Nutrition and Weight Loss – Greeley Tribune

Registered Dietitian Day is celebrated on the second Wednesday of March each year. It was created by the Academy of Nutrition and Dietetics.

We all want to be healthy and eat healthy foods, but with our hectic work schedules and lifestyles, sometimes it’s not easy. According to Kitchen Stories and a 2019 survey, 30.52% of American citizens dine out several times a month with 45% of diners going out to eat several times a week.

Doesn’t anyone eat at home anymore?

We know we have a choice in where we go to dinner and what we order. It takes effort and willpower to eat healthy far from home.

Many restaurants in our area offer delicious meals and a healthy menu for us to choose from. I spoke to the owner of a new restaurant in Windsor, William Oliver’s public house, Ryan “Rico” Wallace.
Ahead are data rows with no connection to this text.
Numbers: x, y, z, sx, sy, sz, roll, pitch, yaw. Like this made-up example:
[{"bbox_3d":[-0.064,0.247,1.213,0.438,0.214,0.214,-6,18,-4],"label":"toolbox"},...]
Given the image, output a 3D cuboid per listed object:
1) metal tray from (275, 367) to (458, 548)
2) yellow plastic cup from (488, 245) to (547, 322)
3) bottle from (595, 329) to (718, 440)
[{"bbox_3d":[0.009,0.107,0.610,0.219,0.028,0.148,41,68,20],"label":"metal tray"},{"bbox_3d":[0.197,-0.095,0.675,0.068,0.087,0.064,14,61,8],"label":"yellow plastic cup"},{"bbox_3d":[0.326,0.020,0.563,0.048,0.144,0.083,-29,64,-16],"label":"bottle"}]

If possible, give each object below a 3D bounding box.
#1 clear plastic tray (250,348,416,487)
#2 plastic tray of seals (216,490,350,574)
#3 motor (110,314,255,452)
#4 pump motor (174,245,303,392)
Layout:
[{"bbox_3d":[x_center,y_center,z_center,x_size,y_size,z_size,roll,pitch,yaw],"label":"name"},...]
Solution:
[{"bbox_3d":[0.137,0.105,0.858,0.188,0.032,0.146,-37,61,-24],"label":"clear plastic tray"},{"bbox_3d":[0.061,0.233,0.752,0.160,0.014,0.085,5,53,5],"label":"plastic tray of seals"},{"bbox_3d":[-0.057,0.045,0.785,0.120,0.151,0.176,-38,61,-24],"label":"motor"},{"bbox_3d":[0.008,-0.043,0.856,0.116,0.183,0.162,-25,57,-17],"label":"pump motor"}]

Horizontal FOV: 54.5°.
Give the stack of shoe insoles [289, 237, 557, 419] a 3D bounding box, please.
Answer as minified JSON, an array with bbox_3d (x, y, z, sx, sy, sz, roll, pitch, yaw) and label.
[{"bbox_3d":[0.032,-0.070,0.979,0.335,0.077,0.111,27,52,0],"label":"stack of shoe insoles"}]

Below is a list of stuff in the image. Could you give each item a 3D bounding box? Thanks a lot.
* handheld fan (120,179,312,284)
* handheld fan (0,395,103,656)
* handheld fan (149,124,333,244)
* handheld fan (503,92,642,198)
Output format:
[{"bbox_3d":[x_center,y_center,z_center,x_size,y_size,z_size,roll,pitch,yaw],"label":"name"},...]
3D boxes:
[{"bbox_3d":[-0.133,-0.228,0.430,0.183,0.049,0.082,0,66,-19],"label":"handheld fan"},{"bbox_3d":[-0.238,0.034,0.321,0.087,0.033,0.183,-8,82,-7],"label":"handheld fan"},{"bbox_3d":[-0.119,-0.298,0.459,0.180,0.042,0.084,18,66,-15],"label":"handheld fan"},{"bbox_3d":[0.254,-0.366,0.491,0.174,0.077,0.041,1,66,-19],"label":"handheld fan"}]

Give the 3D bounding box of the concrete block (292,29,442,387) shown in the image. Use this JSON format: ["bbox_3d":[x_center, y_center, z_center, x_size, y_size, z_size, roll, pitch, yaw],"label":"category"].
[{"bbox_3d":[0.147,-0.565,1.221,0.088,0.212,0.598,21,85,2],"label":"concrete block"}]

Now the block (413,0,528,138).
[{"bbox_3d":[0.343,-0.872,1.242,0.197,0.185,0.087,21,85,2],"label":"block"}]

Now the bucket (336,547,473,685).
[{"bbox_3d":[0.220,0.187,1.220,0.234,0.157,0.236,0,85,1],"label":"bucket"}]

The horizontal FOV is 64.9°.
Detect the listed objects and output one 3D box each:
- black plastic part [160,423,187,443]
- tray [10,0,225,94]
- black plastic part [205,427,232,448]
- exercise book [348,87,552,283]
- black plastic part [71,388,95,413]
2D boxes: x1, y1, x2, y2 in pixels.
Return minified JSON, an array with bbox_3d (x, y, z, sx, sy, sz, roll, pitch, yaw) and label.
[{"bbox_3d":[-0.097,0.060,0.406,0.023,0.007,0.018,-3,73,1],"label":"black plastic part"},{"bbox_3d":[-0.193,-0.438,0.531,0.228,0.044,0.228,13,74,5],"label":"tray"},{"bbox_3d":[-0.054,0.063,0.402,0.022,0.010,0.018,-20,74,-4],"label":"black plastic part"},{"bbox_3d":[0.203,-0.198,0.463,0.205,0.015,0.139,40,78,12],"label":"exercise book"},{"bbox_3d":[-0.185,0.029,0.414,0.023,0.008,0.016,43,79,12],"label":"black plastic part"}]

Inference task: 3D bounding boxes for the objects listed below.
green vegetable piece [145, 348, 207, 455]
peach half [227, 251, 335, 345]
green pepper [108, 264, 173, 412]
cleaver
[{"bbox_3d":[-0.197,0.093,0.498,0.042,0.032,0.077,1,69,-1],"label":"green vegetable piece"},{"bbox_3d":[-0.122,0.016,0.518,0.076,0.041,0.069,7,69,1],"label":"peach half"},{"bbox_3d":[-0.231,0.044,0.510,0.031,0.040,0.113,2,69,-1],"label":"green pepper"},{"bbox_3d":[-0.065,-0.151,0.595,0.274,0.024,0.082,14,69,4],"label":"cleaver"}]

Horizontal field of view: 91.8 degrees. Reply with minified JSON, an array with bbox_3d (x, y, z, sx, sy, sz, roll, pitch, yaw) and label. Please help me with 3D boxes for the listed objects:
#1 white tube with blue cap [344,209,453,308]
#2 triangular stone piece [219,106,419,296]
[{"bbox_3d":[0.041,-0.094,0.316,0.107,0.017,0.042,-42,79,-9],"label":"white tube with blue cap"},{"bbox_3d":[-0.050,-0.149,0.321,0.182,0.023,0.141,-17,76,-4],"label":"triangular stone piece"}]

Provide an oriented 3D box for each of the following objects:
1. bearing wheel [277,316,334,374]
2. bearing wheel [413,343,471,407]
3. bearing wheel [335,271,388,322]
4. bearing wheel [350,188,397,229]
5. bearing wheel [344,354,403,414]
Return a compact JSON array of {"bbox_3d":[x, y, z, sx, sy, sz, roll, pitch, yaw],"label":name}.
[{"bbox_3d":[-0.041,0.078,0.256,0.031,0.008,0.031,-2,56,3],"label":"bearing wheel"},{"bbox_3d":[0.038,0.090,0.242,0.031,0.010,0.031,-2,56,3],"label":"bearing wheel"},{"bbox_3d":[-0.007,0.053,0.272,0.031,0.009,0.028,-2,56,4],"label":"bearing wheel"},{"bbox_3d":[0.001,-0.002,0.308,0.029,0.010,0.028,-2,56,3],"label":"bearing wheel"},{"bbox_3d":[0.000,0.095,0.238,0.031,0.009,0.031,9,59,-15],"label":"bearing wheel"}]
My husband and I had dinner there a week or so ago. I felt like an authority. I didn’t notice a salad on the menu so I ordered mac and cheese.

I must say it was great!

I asked Rico about the restaurant’s healthy options, and he said, “In general, our menu is relatively healthy. We serve a caprese salad or a jackfruit sandwich (which I totally missed), and provide information for our guests to help select gluten-free, keto, vegetarian, and vegan options, and dairy-free.”

Did I really look at the list? William O was at full capacity that night. People were smiling, talking and enjoying adult drinks. For me it felt as if we were in a big city.

Rico and I both agree that William O’s is an excellent social meeting place for the community and as a neighborhood pub it is its lifeblood. Next time I’ll order the Caprese salad because it’s one of my favorites…with a side of Mac and Cheese! Thank you Rico!

Statistics from the National Center for Health show that obesity rates have doubled in adults and children since the 1970s. Obesity is widespread and remains a major problem in the United States

The mind-body-spirit approach to losing weight is a good one. This holistic approach is to nurture and nurture your entire being.

Let’s start with the mind. The first step is to commit to losing weight. Change is never easy, so you may need to adjust your lifestyle as part of your weight loss commitment.

Define your goal in positive rather than negative terms. Explore visualization techniques, see yourself lighter in your magic mirror, and use guided imagery.

In working with the body we want to make good food choices and eat until full. Food is an extension of self-love.

Regular exercise helps your mind communicate with your body. Always consult with your primary care physician before beginning a weight management or weight loss program to ensure that you are healthy and ready to begin the process.

In the spiritual realm there is prayer and communication with your higher source or power. The inner voice has been recognized throughout history in psychology and religion.

Statistics from the National Center for Health show that obesity rates have doubled in adults and children since the 1970s. While recent estimates indicate that overall rates of obesity have leveled off, obesity is widespread and remains a major health problem in the United States.

For most of us, losing weight is impossible unless we integrate mind and body into the process. When dealing with issues of weight obsession, self and body image, eating patterns, psychological issues and stress, it is important for patients to be willing to take the first step to losing weight. When you’re ready, you’ll find many therapists, trainers, and coaches ready to help you.

– Sandi Y. Squicquero M.Ed, LPC, is a Licensed Professional Counselor operating out of the Center for Hypnosis and Medical Counseling at 1180 Main St., Suite 5B in Windsor. She has over 30 years of experience as a counselor and is board certified in medical hypnosis.